I am converting a set of existing APIs from tastypie to REST framework. By default when doing list APIs, tastypie returns a dictionary containing the list of objects and a dictionary of metadata, where REST framework just returns an array of objects. For example, I have a model called Site. Tastypie returns a dictionary that looks like
{
"meta":
{ ... some data here ...},
"site":
[
{... first site...},
{...second site...}
...
]
}
where REST framework returns just the array
[
{... first site...},
{...second site...}
...
]
We are not using the metadata from tastypie in any way. What is the least invasive way to change the return value in REST framework? I could override list(), but I would rather have REST framework do its thing where ever possible.
I think you will have to override the list()
method.
We first get the original response. Then we set the custom representation on response using data
attribute and return response with this custom representation.

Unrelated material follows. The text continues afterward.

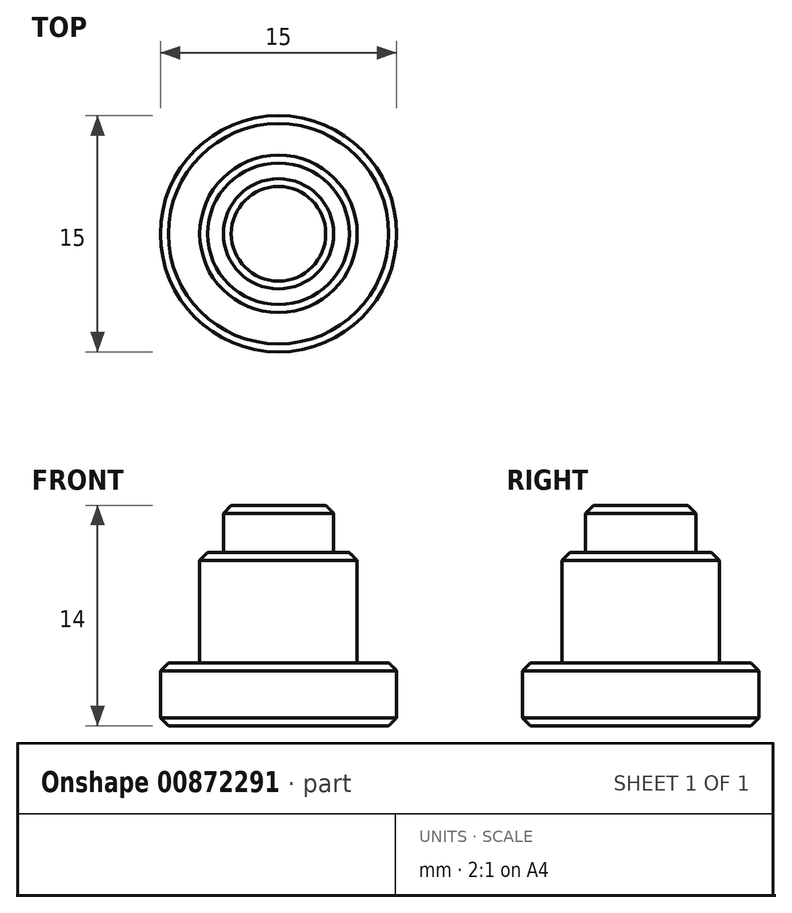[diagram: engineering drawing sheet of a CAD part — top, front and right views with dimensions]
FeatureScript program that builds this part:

class MyModelViewSet(viewsets.ModelViewSet):
def list(self, request, *args, **kwargs):
response = super(MyModelViewSet, self).list(request, *args, **kwargs) # call the original 'list'
response.data = {"site": response.data} # customize the response data
return response # return response with this custom representation
You can explore using DjangoRestMultipleModels Plugin
If you have meta from one model and site from another model you can do
from drf_multiple_model.views import MultipleModelAPIView
class SiteAPIListView(MultipleModelAPIView):
queryList = [
(Meta.objects.all(),MetaSerializer),
(Site.objects.filter(meta='some_specific_meta'),SiteSerializer),
....
]
This would return exactly what you want
{
"meta":
{ ... some data here ...},
"site":
[
{... first site...},
{...second site...}
...
]
}
Hope this helps from avoiding unnecessary glue code.
Mainly the library allows you to combine many serializers and/or models into a single API call. Which is not available in django rest framework out of the box. But this can be used in your case as well, even if both results are coming from same model, by using different querysets for same model with different serializers. Or combination of both. It provides immense flexibility wrt, all permutations of models and serializers.
I had the same issue. I have found that the most non-intrusive method is to handle this via a specialised pagination class, which does just that: response packing.